#### Input data
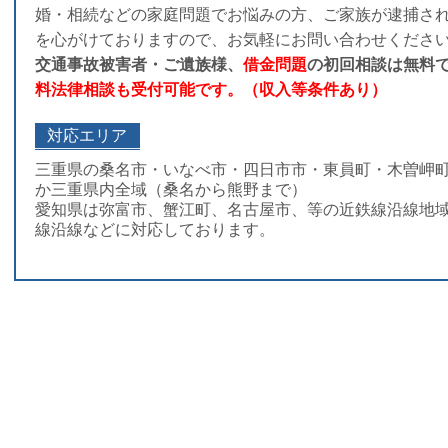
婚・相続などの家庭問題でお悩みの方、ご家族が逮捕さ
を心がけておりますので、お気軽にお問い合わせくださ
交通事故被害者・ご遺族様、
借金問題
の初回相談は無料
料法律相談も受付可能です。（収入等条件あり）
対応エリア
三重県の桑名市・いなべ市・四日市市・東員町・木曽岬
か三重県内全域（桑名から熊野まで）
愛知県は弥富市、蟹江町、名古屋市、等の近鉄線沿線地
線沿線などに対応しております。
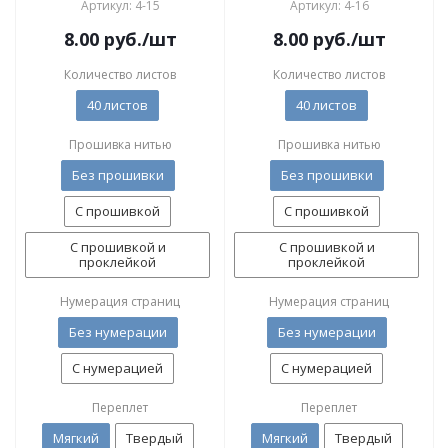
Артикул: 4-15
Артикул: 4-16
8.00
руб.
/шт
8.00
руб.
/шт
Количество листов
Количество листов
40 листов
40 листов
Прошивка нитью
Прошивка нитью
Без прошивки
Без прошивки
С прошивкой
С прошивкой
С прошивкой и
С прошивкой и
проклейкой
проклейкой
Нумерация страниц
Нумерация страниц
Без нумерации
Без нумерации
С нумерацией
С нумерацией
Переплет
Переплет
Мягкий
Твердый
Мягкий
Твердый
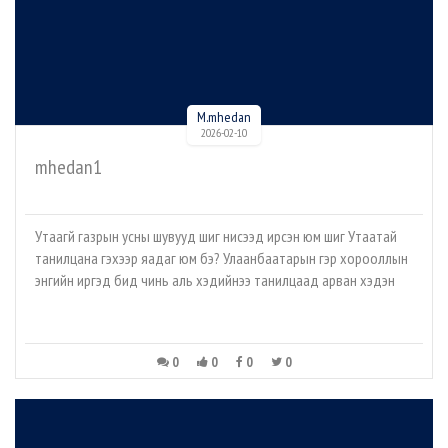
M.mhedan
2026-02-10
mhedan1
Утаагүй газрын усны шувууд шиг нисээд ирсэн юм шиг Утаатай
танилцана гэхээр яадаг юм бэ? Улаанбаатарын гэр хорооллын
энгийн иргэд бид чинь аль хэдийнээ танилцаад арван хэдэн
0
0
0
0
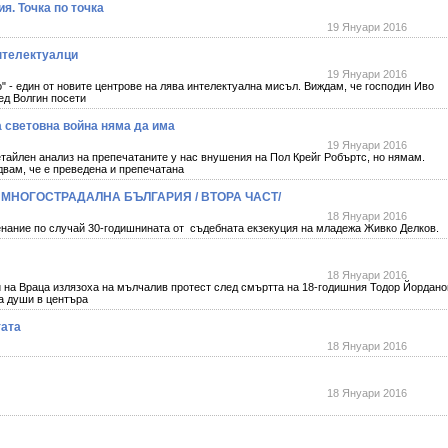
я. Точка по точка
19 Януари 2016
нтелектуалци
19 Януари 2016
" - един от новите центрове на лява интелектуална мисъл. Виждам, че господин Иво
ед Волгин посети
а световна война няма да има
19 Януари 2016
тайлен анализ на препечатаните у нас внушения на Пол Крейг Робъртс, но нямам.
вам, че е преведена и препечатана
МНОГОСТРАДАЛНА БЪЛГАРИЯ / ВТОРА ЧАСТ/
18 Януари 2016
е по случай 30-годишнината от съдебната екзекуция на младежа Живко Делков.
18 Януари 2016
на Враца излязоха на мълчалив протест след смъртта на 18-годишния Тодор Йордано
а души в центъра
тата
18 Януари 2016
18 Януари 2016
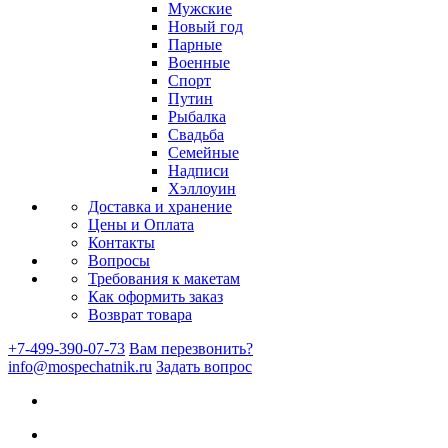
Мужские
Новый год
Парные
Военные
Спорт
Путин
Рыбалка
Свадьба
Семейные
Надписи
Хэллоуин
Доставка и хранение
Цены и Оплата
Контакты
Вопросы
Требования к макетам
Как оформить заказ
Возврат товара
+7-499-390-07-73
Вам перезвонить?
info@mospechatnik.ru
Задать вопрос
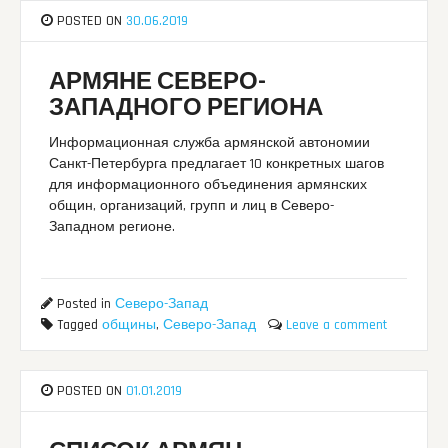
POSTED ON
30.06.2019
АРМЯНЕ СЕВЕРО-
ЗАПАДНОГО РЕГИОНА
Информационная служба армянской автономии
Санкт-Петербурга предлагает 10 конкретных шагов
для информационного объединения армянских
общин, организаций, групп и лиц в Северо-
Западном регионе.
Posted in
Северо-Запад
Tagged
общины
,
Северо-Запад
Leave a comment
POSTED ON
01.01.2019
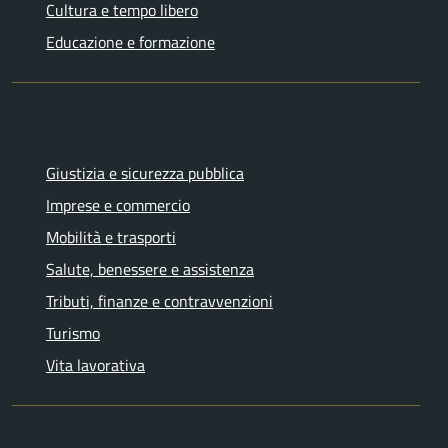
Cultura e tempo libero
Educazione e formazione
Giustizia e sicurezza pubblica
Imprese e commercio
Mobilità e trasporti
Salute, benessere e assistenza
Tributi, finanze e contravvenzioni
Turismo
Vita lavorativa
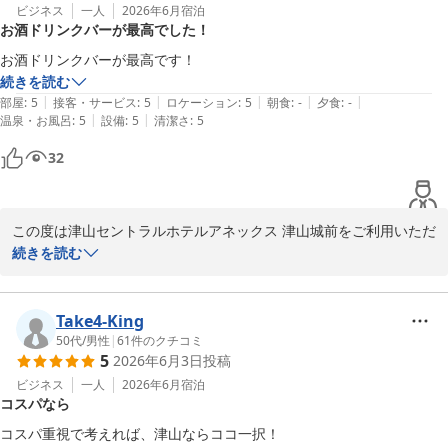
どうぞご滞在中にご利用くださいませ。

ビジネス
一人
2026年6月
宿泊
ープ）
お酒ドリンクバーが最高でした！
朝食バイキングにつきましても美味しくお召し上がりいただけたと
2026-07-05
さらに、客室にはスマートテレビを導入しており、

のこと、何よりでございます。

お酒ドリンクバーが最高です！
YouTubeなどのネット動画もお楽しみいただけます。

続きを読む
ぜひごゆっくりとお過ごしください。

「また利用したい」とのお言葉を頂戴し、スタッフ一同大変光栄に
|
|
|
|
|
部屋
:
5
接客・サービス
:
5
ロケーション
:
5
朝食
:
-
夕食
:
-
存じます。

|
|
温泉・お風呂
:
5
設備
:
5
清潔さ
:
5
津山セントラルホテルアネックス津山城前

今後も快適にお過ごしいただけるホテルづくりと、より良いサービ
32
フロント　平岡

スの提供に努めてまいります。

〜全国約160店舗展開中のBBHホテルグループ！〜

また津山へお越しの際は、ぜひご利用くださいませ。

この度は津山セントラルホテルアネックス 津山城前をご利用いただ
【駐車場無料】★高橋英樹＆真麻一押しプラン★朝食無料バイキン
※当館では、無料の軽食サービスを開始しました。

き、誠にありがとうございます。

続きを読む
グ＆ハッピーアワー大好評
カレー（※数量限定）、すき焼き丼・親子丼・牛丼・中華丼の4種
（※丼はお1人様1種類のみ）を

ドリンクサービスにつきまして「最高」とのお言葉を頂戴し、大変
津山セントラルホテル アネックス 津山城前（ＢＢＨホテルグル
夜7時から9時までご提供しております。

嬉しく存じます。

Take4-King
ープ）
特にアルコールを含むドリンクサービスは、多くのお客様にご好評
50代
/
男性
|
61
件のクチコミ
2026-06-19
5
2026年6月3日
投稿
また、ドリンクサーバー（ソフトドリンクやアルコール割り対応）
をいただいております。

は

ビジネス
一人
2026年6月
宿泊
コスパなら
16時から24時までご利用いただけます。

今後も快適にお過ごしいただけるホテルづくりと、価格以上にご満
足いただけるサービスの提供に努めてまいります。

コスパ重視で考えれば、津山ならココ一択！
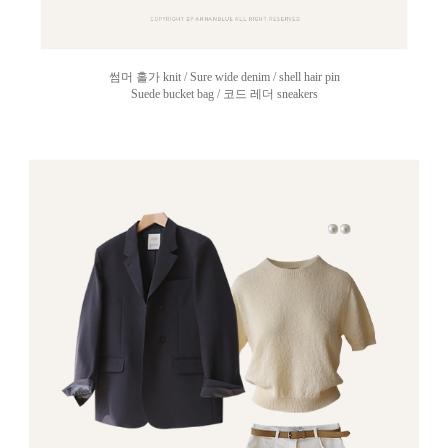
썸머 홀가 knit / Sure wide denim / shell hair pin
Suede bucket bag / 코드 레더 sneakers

#### How to complete this task
Once the pictures are set aside, please output all the data word for word.

#### Solved problem
婚・相続などの家庭問題でお悩みの方、ご家族が逮捕さ
を心がけておりますので、お気軽にお問い合わせくださ
交通事故被害者・ご遺族様、
借金問題
の初回相談は無料
料法律相談も受付可能です。（収入等条件あり）
対応エリア
三重県の桑名市・いなべ市・四日市市・東員町・木曽岬
か三重県内全域（桑名から熊野まで）
愛知県は弥富市、蟹江町、名古屋市、等の近鉄線沿線地
線沿線などに対応しております。
Артикул: 4-15
Артикул: 4-16
8.00
руб.
/шт
8.00
руб.
/шт
Количество листов
Количество листов
40 листов
40 листов
Прошивка нитью
Прошивка нитью
Без прошивки
Без прошивки
С прошивкой
С прошивкой
С прошивкой и
С прошивкой и
проклейкой
проклейкой
Нумерация страниц
Нумерация страниц
Без нумерации
Без нумерации
С нумерацией
С нумерацией
Переплет
Переплет
Мягкий
Твердый
Мягкий
Твердый
M.mhedan
2026-02-10
mhedan1
Утаагүй газрын усны шувууд шиг нисээд ирсэн юм шиг Утаатай
танилцана гэхээр яадаг юм бэ? Улаанбаатарын гэр хорооллын
энгийн иргэд бид чинь аль хэдийнээ танилцаад арван хэдэн
0
0
0
0
я. Точка по точка
19 Януари 2016
нтелектуалци
19 Януари 2016
" - един от новите центрове на лява интелектуална мисъл. Виждам, че господин Иво
ед Волгин посети
а световна война няма да има
19 Януари 2016
тайлен анализ на препечатаните у нас внушения на Пол Крейг Робъртс, но нямам.
вам, че е преведена и препечатана
МНОГОСТРАДАЛНА БЪЛГАРИЯ / ВТОРА ЧАСТ/
18 Януари 2016
е по случай 30-годишнината от съдебната екзекуция на младежа Живко Делков.
18 Януари 2016
на Враца излязоха на мълчалив протест след смъртта на 18-годишния Тодор Йордано
а души в центъра
тата
18 Януари 2016
18 Януари 2016
Мужские
Новый год
Парные
Военные
Спорт
Путин
Рыбалка
Свадьба
Семейные
Надписи
Хэллоуин
Доставка и хранение
Цены и Оплата
Контакты
Вопросы
Требования к макетам
Как оформить заказ
Возврат товара
+7-499-390-07-73
Вам перезвонить?
info@mospechatnik.ru
Задать вопрос
POSTED ON
30.06.2019
АРМЯНЕ СЕВЕРО-
ЗАПАДНОГО РЕГИОНА
Информационная служба армянской автономии
Санкт-Петербурга предлагает 10 конкретных шагов
для информационного объединения армянских
общин, организаций, групп и лиц в Северо-
Западном регионе.
Posted in
Северо-Запад
Tagged
общины
,
Северо-Запад
Leave a comment
POSTED ON
01.01.2019
Cultura e tempo libero
Educazione e formazione
Giustizia e sicurezza pubblica
Imprese e commercio
Mobilità e trasporti
Salute, benessere e assistenza
Tributi, finanze e contravvenzioni
Turismo
Vita lavorativa
どうぞご滞在中にご利用くださいませ。

ビジネス
一人
2026年6月
宿泊
ープ）
お酒ドリンクバーが最高でした！
朝食バイキングにつきましても美味しくお召し上がりいただけたと
2026-07-05
さらに、客室にはスマートテレビを導入しており、

のこと、何よりでございます。

お酒ドリンクバーが最高です！
YouTubeなどのネット動画もお楽しみいただけます。

続きを読む
ぜひごゆっくりとお過ごしください。

「また利用したい」とのお言葉を頂戴し、スタッフ一同大変光栄に
|
|
|
|
|
部屋
:
5
接客・サービス
:
5
ロケーション
:
5
朝食
:
-
夕食
:
-
存じます。

|
|
温泉・お風呂
:
5
設備
:
5
清潔さ
:
5
津山セントラルホテルアネックス津山城前

今後も快適にお過ごしいただけるホテルづくりと、より良いサービ
32
フロント　平岡

スの提供に努めてまいります。

〜全国約160店舗展開中のBBHホテルグループ！〜

また津山へお越しの際は、ぜひご利用くださいませ。

この度は津山セントラルホテルアネックス 津山城前をご利用いただ
【駐車場無料】★高橋英樹＆真麻一押しプラン★朝食無料バイキン
※当館では、無料の軽食サービスを開始しました。

き、誠にありがとうございます。

続きを読む
グ＆ハッピーアワー大好評
カレー（※数量限定）、すき焼き丼・親子丼・牛丼・中華丼の4種
（※丼はお1人様1種類のみ）を

ドリンクサービスにつきまして「最高」とのお言葉を頂戴し、大変
津山セントラルホテル アネックス 津山城前（ＢＢＨホテルグル
夜7時から9時までご提供しております。

嬉しく存じます。

Take4-King
ープ）
特にアルコールを含むドリンクサービスは、多くのお客様にご好評
50代
/
男性
|
61
件のクチコミ
2026-06-19
5
2026年6月3日
投稿
また、ドリンクサーバー（ソフトドリンクやアルコール割り対応）
をいただいております。

は

ビジネス
一人
2026年6月
宿泊
コスパなら
16時から24時までご利用いただけます。

今後も快適にお過ごしいただけるホテルづくりと、価格以上にご満
足いただけるサービスの提供に努めてまいります。

コスパ重視で考えれば、津山ならココ一択！
썸머 홀가 knit / Sure wide denim / shell hair pin
Suede bucket bag / 코드 레더 sneakers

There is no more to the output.